Operations are always driven by the new primary owner of given segment.

If the segment has not changed an owner:

ScatteredStateProvider does:
  1. Replicate all data from this segment to the next node using OutboundTransferTask.pushTransfer true
  2. Send InvalidateVersionsCommands with all keys in this segment to all nodes but the next member (receiving state via the push transfer)
Write to entry can proceed in parallel with this process; invalidation cannot overwrite newer entry, though invalidation from executed write can arrive to the new backup before the state-transfer - then the cluster would have 3 copies of that entry until next write as the entry would not be invalidated on backup.

If the segment just got a new primary owner:

ScatteredStateConsumerImpl does:
  1. Synchronously retrieve highest version for this segment from all nodes (using GET_MAX_VERSIONS
  2. Request all nodes to send you all keys + versions from this segment (and do that locally as well)
  3. Retrieve values from nodes with highest versions
  4. Send invalidations to all other nodes, removing the entry

Clean rebalance (after join, no data is lost)

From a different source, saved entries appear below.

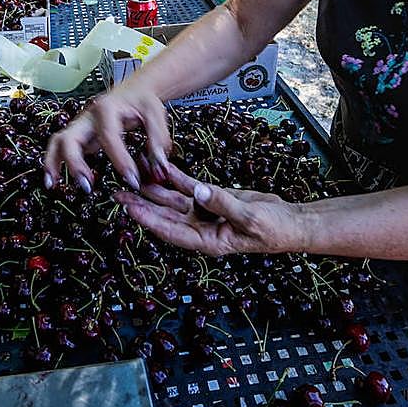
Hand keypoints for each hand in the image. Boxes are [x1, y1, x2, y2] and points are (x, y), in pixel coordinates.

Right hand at [43, 86, 171, 193]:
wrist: (133, 92)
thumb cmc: (142, 102)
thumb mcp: (156, 114)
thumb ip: (159, 140)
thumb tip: (159, 165)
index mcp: (107, 108)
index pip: (109, 136)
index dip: (120, 160)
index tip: (132, 180)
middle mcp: (88, 116)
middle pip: (71, 138)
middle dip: (75, 163)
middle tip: (88, 185)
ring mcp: (80, 125)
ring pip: (58, 142)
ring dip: (55, 163)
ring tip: (54, 185)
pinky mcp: (78, 134)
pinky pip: (59, 147)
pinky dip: (53, 162)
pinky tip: (53, 181)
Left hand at [114, 161, 300, 256]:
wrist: (290, 221)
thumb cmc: (274, 229)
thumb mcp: (250, 218)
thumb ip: (223, 204)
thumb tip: (199, 192)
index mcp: (207, 240)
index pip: (171, 230)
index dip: (149, 220)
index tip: (130, 209)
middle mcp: (200, 227)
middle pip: (164, 215)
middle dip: (140, 204)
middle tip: (118, 192)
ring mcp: (205, 213)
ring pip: (172, 200)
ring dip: (153, 189)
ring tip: (132, 176)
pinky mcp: (212, 198)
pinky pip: (188, 187)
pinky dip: (174, 177)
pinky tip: (159, 166)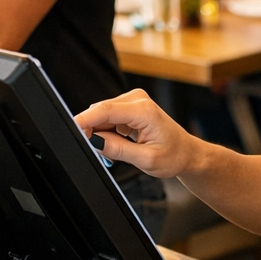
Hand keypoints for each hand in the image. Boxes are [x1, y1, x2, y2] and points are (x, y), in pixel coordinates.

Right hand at [74, 89, 203, 178]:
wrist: (187, 153)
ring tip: (117, 151)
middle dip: (91, 131)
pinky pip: (108, 117)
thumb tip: (93, 141)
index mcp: (144, 110)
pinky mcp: (130, 106)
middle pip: (100, 111)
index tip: (73, 133)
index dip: (84, 121)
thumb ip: (117, 149)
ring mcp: (133, 101)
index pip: (105, 110)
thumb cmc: (173, 156)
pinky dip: (106, 131)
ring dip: (100, 133)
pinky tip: (118, 143)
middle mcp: (138, 100)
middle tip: (98, 153)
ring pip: (102, 114)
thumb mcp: (145, 159)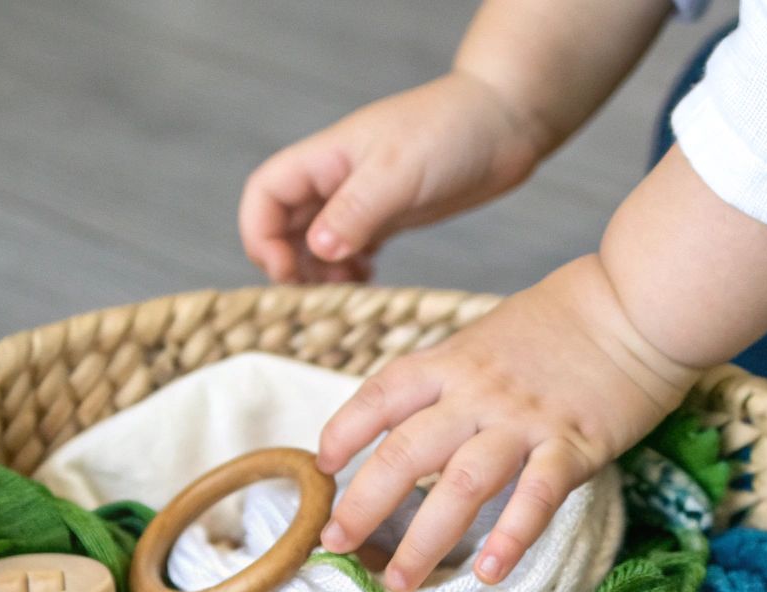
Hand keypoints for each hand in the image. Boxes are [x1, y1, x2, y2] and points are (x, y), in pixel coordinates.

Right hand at [239, 71, 550, 282]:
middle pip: (285, 222)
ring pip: (318, 238)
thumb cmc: (451, 132)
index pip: (266, 194)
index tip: (285, 272)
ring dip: (320, 269)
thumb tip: (318, 249)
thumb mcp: (399, 173)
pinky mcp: (392, 212)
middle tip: (318, 293)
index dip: (260, 234)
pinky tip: (369, 280)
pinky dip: (350, 267)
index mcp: (326, 158)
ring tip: (347, 289)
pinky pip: (353, 245)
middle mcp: (337, 177)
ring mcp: (364, 196)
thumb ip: (356, 211)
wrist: (506, 124)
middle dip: (290, 260)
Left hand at [316, 256, 699, 591]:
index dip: (345, 431)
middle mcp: (478, 393)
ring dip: (425, 539)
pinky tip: (490, 571)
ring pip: (462, 485)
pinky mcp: (574, 444)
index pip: (381, 396)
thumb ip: (458, 377)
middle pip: (405, 452)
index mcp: (453, 362)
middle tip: (334, 546)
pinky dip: (511, 537)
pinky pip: (536, 496)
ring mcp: (525, 421)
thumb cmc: (568, 319)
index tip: (322, 466)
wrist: (637, 302)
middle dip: (362, 504)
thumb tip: (426, 417)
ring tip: (400, 581)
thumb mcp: (492, 334)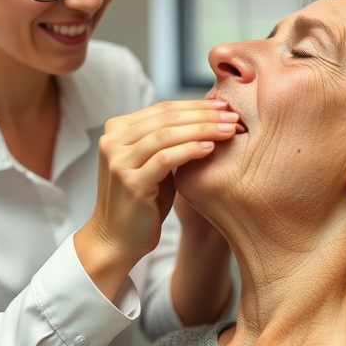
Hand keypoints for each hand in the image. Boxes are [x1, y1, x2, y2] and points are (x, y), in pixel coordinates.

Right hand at [75, 100, 237, 298]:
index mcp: (116, 130)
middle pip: (166, 117)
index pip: (162, 108)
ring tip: (228, 130)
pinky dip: (190, 150)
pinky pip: (165, 159)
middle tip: (232, 115)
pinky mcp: (130, 183)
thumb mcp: (153, 163)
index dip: (195, 105)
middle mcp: (112, 142)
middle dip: (203, 115)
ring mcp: (119, 162)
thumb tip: (209, 116)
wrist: (117, 240)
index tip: (224, 106)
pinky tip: (210, 148)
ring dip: (202, 130)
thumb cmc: (142, 201)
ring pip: (166, 134)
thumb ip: (169, 140)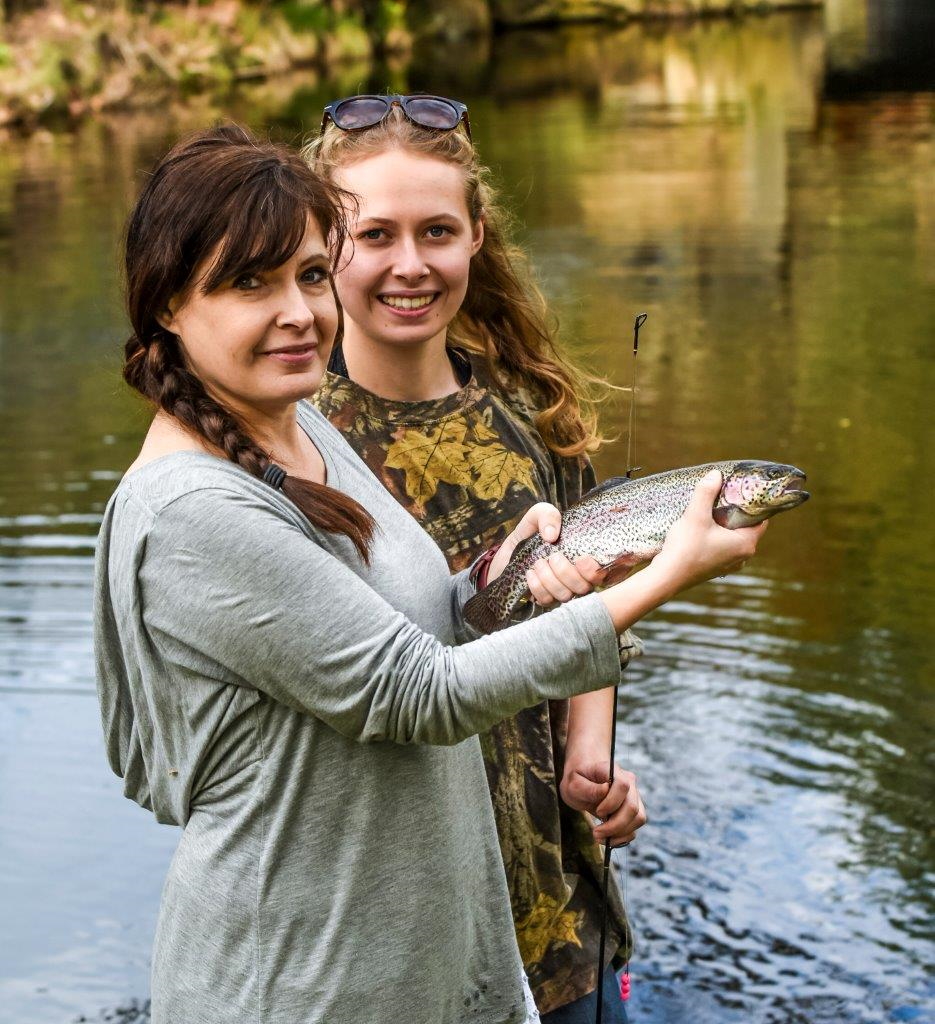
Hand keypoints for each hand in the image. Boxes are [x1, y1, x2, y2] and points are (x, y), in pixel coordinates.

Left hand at [487, 502, 603, 606]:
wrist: (508, 550)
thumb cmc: (531, 533)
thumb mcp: (538, 515)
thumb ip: (548, 515)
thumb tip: (552, 535)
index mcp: (582, 557)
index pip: (600, 573)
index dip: (593, 571)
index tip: (581, 558)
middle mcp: (576, 577)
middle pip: (583, 587)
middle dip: (566, 572)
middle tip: (552, 557)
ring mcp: (561, 590)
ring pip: (565, 595)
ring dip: (549, 579)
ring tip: (537, 563)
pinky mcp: (544, 598)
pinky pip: (546, 600)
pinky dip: (537, 586)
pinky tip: (529, 573)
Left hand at [560, 761, 646, 847]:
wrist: (583, 780)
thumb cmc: (577, 779)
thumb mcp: (573, 783)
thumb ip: (587, 787)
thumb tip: (605, 790)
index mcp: (613, 771)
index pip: (623, 786)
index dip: (612, 802)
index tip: (597, 812)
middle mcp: (629, 782)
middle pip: (632, 807)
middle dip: (615, 825)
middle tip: (596, 833)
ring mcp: (633, 796)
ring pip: (638, 819)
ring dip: (619, 833)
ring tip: (599, 836)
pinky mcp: (633, 811)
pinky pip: (634, 827)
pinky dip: (622, 837)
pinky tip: (606, 838)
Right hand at [652, 470, 767, 593]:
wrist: (667, 577)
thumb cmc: (685, 548)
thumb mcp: (695, 515)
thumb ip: (706, 492)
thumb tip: (715, 474)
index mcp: (746, 544)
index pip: (761, 520)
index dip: (752, 505)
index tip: (740, 493)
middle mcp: (742, 557)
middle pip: (746, 528)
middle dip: (735, 513)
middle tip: (723, 498)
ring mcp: (729, 565)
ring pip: (733, 538)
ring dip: (724, 526)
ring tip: (710, 513)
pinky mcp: (715, 569)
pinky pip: (722, 548)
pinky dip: (716, 538)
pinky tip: (702, 531)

Optimization for rebalance when there's single owner with all data (previous primary) has not been implemented yet.

Partition handling

Partition becomes degraded any time it loses more than one node compared to members in last stable topology. In degraded mode, all operations are prohibited; one partition cannot have all owners in (in that case operations are allowed in distributed caches) because we don't know who is the backup owner. Having primary owner is not sufficient; the other partition may be still available and therefore we would get inconsistent/provide possibly stale data.

Persistence

As we don't use locking for everything after EntryWrappingInterceptor we need another synchronization for storing an entry into cache store. We don't want to block data-container for the potentially long cache store update, and therefore ScatteredCacheWriterInterceptor goes into data-container (getting the lock) just to compare versions and create a CompletableFuture that serves as a lock that can be waited upon in non-blocking way.

Potential problems

Listeners

  • The pre- listeners may be invoked multiple times, with stale values (the command then does not update DC, and retries).
  • However if command itself does not read the value, it can commit even if the value changed in between and listener will get out-of-date value.
  • As ordering updates to DC is based on the versions, it is possible that some operations arrive to DC finding that a newer (according to version) update has been applied there. In that case, the operation correctly finishes, but an event for this update is not fired as we don't have the previous value, and the event that was fired for the newer update carries the value before this update.